Aufmerksamkeit an der falschen Stelle
Ohrgeräusche sind ganz normal und tauchen bei fast allen Menschen gelegentlich auf. Sind sie dauerhaft vorhanden, spricht man von einem Tinnitus. Die Experten gehen davon aus, dass der Tinnitus aufgrund einer Fehlfunktion in der neuronalen Verarbeitung entsteht. Betroffene wenden ihre Aufmerksamkeit stärker auf das Ohrgeräusch hin anstatt es durch Abnahme der Aufmerksamkeit abzuschwächen. Den Vorhang des Abschwächens eines Geräusches nennt sich Habituation. Funktioniert die Habituation, stört ein tickender Wecker in der Nacht irgendwann nicht mehr. Die fehlende Aufmerksamkeit auf das Geräusch hin blendet das Ticken aus.

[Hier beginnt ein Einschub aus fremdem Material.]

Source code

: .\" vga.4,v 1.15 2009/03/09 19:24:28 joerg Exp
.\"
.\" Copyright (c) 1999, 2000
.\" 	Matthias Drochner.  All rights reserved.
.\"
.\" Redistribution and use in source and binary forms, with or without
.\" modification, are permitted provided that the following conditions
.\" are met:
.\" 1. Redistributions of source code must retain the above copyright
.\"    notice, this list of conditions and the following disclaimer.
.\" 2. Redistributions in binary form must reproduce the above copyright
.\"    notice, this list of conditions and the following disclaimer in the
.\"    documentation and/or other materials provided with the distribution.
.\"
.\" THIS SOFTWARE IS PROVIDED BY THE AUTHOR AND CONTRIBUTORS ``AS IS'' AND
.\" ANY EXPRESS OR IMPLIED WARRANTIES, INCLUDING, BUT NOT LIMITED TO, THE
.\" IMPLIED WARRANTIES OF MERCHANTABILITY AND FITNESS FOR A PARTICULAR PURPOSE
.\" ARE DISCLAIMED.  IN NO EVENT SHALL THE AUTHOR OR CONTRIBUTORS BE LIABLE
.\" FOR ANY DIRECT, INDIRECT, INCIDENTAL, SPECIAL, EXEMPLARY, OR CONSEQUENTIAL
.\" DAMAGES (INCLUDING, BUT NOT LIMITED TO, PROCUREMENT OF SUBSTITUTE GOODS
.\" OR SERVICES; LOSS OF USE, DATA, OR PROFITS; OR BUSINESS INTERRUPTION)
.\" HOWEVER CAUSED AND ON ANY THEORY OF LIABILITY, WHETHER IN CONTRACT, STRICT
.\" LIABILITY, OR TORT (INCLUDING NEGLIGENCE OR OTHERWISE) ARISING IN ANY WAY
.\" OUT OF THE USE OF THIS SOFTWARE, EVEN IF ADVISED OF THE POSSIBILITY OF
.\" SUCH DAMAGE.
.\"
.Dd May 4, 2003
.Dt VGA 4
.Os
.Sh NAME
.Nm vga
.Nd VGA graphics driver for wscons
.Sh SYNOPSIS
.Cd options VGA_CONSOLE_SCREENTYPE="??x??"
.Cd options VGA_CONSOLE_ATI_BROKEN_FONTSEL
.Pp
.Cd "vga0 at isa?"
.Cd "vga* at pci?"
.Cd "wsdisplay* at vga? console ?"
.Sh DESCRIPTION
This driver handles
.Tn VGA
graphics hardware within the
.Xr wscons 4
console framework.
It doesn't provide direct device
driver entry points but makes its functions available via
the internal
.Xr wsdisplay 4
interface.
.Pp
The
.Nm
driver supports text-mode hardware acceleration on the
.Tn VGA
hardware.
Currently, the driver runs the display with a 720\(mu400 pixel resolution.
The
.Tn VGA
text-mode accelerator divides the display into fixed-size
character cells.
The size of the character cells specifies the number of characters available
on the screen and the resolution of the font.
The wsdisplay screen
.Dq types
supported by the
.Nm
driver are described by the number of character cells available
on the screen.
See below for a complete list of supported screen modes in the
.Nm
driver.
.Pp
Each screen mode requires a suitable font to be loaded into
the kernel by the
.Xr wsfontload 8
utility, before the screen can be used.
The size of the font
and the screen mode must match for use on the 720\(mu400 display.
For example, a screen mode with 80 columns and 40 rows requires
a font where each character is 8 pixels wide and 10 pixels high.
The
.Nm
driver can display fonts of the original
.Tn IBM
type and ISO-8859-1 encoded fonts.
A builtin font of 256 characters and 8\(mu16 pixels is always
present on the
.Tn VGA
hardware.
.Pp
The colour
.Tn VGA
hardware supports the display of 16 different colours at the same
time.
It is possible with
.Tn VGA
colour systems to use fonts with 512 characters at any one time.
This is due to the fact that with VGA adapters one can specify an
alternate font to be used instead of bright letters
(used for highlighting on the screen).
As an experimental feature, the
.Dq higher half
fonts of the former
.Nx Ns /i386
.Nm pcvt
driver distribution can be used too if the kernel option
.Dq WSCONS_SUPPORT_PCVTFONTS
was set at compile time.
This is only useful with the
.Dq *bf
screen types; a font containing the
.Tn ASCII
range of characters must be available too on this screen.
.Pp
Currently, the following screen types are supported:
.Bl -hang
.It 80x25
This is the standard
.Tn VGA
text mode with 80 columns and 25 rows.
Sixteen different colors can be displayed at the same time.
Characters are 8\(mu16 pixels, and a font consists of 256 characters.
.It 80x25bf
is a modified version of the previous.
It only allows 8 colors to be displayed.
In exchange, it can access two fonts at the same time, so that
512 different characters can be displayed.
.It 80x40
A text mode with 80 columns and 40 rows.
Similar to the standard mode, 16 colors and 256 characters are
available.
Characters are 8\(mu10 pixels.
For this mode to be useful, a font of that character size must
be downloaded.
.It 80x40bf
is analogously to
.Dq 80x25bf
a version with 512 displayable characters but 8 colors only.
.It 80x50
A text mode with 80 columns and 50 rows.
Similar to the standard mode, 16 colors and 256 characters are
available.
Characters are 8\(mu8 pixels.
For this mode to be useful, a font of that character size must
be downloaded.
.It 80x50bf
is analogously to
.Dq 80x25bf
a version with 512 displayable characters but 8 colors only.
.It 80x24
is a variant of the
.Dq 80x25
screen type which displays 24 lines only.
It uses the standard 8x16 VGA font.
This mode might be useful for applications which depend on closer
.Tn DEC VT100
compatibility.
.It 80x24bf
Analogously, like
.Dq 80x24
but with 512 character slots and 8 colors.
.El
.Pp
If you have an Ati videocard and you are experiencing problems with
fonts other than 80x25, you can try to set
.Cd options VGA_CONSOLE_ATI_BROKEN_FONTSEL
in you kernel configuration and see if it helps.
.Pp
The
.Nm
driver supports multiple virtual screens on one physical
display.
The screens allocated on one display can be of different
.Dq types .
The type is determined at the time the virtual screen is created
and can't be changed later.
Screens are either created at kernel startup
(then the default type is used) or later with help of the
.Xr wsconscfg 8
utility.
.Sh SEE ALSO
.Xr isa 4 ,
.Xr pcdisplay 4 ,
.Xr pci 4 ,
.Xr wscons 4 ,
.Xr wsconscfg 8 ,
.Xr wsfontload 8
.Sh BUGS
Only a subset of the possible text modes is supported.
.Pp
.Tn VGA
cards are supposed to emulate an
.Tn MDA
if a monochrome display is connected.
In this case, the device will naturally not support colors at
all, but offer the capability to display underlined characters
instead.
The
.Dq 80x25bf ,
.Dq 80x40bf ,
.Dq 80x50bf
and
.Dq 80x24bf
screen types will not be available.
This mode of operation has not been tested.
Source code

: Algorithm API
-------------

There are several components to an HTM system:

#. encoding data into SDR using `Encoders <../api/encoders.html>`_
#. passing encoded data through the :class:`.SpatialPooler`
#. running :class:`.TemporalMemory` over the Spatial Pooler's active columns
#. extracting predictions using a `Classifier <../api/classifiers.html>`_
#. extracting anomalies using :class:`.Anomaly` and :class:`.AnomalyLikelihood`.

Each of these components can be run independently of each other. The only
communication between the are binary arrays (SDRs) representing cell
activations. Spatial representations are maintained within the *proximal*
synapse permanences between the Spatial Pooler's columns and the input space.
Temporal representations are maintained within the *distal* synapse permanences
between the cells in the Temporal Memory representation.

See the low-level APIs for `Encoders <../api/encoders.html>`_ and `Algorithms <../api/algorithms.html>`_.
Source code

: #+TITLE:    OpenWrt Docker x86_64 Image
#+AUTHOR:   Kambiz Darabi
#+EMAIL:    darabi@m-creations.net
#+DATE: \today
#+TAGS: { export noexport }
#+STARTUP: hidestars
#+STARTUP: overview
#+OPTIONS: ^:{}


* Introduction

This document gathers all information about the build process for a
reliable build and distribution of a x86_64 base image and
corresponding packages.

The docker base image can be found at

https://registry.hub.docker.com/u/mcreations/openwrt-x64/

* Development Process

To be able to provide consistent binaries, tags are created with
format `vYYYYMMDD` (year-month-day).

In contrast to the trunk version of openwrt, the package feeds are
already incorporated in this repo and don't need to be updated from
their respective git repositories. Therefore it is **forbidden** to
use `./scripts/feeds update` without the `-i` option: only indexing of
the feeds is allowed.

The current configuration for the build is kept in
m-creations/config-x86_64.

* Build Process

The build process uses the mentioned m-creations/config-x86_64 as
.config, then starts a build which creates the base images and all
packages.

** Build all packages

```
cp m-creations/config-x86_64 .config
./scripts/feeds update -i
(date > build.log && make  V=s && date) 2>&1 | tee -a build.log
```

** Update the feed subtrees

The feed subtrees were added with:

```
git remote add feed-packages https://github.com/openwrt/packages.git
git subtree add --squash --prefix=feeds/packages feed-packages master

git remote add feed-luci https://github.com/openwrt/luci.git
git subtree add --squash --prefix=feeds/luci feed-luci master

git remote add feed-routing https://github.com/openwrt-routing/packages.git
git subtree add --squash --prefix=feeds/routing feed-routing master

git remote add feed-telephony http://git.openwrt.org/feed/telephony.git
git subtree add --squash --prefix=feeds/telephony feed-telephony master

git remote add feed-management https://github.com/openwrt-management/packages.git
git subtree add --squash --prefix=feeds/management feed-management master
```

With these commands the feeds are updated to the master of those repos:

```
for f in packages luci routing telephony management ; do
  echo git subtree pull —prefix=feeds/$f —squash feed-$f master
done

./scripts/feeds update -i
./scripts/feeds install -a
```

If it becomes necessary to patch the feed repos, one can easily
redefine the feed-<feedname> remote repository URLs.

Im Gegensatz dazu erhöht fehlende Habituation die Intensität des nächtlichen Wecker-Tickens.
Das Ausblenden neu lernen
Habituationseffekte lassen sich mit einem Elektro-Enzephalogramm (EEG) messen. Dabei reagiert der Patient mit Tastendruck auf bestimmte Töne. Normalerweise tritt im Verlauf von 32 derartigen Durchgängen eine Habituation auf – die EEG-Kurven nehmen also ab. Bei Tinnitus-Patienten nehmen die EEG-Kurven dagegen zu, stellte die Arbeitsgruppe um Prof. Peter Kropp aus Rostock anhand einer Studie fest. Und zwar umso stärker, je länger die Patienten bereits unter dem Tinnitus litten. Dies deutet darauf hin, dass Patienten den Ohrgeräuschen mit zunehmender Erkrankungsdauer eine immer größere Aufmerksamkeit schenken. So beginnt ein Teufelskreis, durch den sich die Ohrgeräusche hartnäckig halten.
„Die Erkenntnisse der Studie weisen deutlich darauf hin, dass beispielsweise die Tinnitus-Retraining-Methode, ein sehr erfolgreiches psychotherapeutisches Habituationstraining zur Behandlung des Tinnitus, das Übel offensichtlich an der Wurzel anpacken kann“, sagt Prof. Kropp, der Leiter des Instituts für Medizinische Psychologie. Diese Methode zielt darauf ab, dass Tinnitus-Patienten das Ausblenden der Geräusche wieder erlernen „Möglicherweise wird man in Zukunft die EEG-Kurven sogar nutzen können, um Patienten ihren Trainingserfolg direkt zurückzumelden und damit das Training noch effizienter zu gestalten,“ ergänzt der Experte.